3. Hasta memnuniyeti ile akılcı ilaç kullanımı gibi bizim ülkemizde taban tabana zıt 2 olguyu 2 ayrı teşvik kalemi olarak eklemek ve hatta “hasta memnuniyeti” gibi bir tanım hekimliğin zaten doğasında olan kendisine başvuran kişiyi “iyileştirmek ve korumak” görevlerinin puantaja tabi tutulup ödeme kalemi olarak belirlenmesi bizler için bir utanç kalemi olup, “benim verdiğim vergilerle maaş alıyorsunuz” sözünün adeta bir atasözü olduğu ülkemizde bir tehdit kalemi olarak kullanılacak ve getirildiği takdirde mahkemeye verilecek maddelerden biridir.
4. Muayene teşvik sisteminin “DİĞER DEĞİŞKENLERE BAĞLI” olarak kurgulanması adalet duygusundan uzak bir uygulamadır. Bir hekimin bir hastasını sağlıklı bir değerlendirme yapabileceği süre bellidir. Kaldı ki “KRONİK HASTALIKLARI İZLEYELİM” felsefesine de aykırı ve aşağıdaki trajikomik matematik hesabına konu edilmemesi gereken çok önemli bir konudur. Burada amaç diğer ortalamalara bağlı skor üretmek olmamalı, sağlıklı ve yeterince süre verilen bir muayenenin tüm halkımıza ve hekimlerimize sağlanmasıdır.

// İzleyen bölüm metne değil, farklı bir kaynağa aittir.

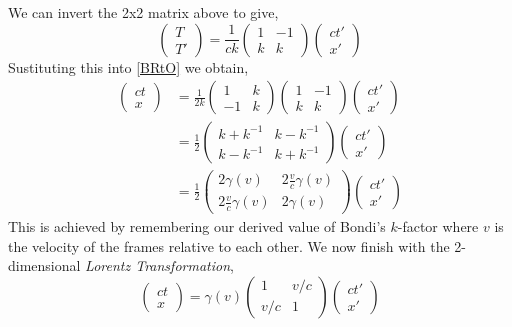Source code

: \documentclass[a4paper,12pt,draft]{report}
\begin{document}
We can invert the 2x2 matrix above to give,
$$
\begin{pmatrix}T\\T'\end{pmatrix} = \frac{1}{ck}
\begin{pmatrix}
1 & -1\\
k & k
\end{pmatrix}
\begin{pmatrix}ct'\\x'\end{pmatrix}
$$
Sustituting this into \eqref{BRtO} we obtain,
$$
\begin{aligned}
\begin{pmatrix}ct\\x\end{pmatrix} & = \frac{1}{2k}
\begin{pmatrix}
1 & k\\
-1 & k
\end{pmatrix}
\begin{pmatrix}
1 & -1\\
k & k
\end{pmatrix}
\begin{pmatrix}ct'\\x'\end{pmatrix}\\
& = \frac{1}{2}
\begin{pmatrix}
k + k^{-1} & k - k^{-1}\\
k - k^{-1} & k + k^{-1}
\end{pmatrix}
\begin{pmatrix}ct'\\x'\end{pmatrix}\\
& = \frac{1}{2}
\begin{pmatrix}
2\gamma(v) & 2\frac{v}{c}\gamma(v)\\
2\frac{v}{c}\gamma(v) & 2\gamma(v)
\end{pmatrix}
\begin{pmatrix}ct'\\x'\end{pmatrix}
\end{aligned}
$$
This is achieved by remembering our derived value of Bondi's $k$-factor where $v$ is the velocity of the frames relative to each other. We now finish with the 2-dimensional \emph{Lorentz Transformation},
$$
\begin{pmatrix}ct\\x\end{pmatrix} = \gamma(v)
\begin{pmatrix}
1 & v/c\\
v/c & 1
\end{pmatrix}
\begin{pmatrix}ct'\\x'\end{pmatrix}
$$
\end{document}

5. Enflasyonist ortamda Cari ödeneklerde günümüz koşullarında ciddi bir iyileştirme beklerken, sadece “kira, tadilat, bakım, onarım” amacıyla bir kesinti yapılmasının planlanması fahiş kira artışlarına bir damla katkısı olması dışında beklentilerimizden çok uzak bir düzenleme olmuştur.
6. Yine bu kadar iş yükünün yüklenmesi planlanan aile hekiminin sözleşme feshi unutulmamış, en ufak ayrıntıda kendisine soruşturma açılan ve 657 uyarma cezasının çok kolay verildiği bir ortamda (hasta şikayetleri, yoğun poliklinik koşullardan yerine GETİRİLEMEYEN görevler, hekimin hatası olmayan soğuk zincir kırılmaları vs.) 6 ay destek ödemesi kesilmesiyle SÖZLEŞME FESHİ maddesi konulmuştur.
7. Ve yine tekrar ediyoruz: Hekimlik puantaj sistemine çevrilmemelidir. Sözleşmeler ve çalışma hakkı anayasal haktır. Bu haklar bu tarz puantaj sistemiyle “SÖZLEŞME YENİLEMEME” maddesi anayasaya aykırıdır. Bu madde de geçtiği takdirde tarafımızdan dava edilecektir.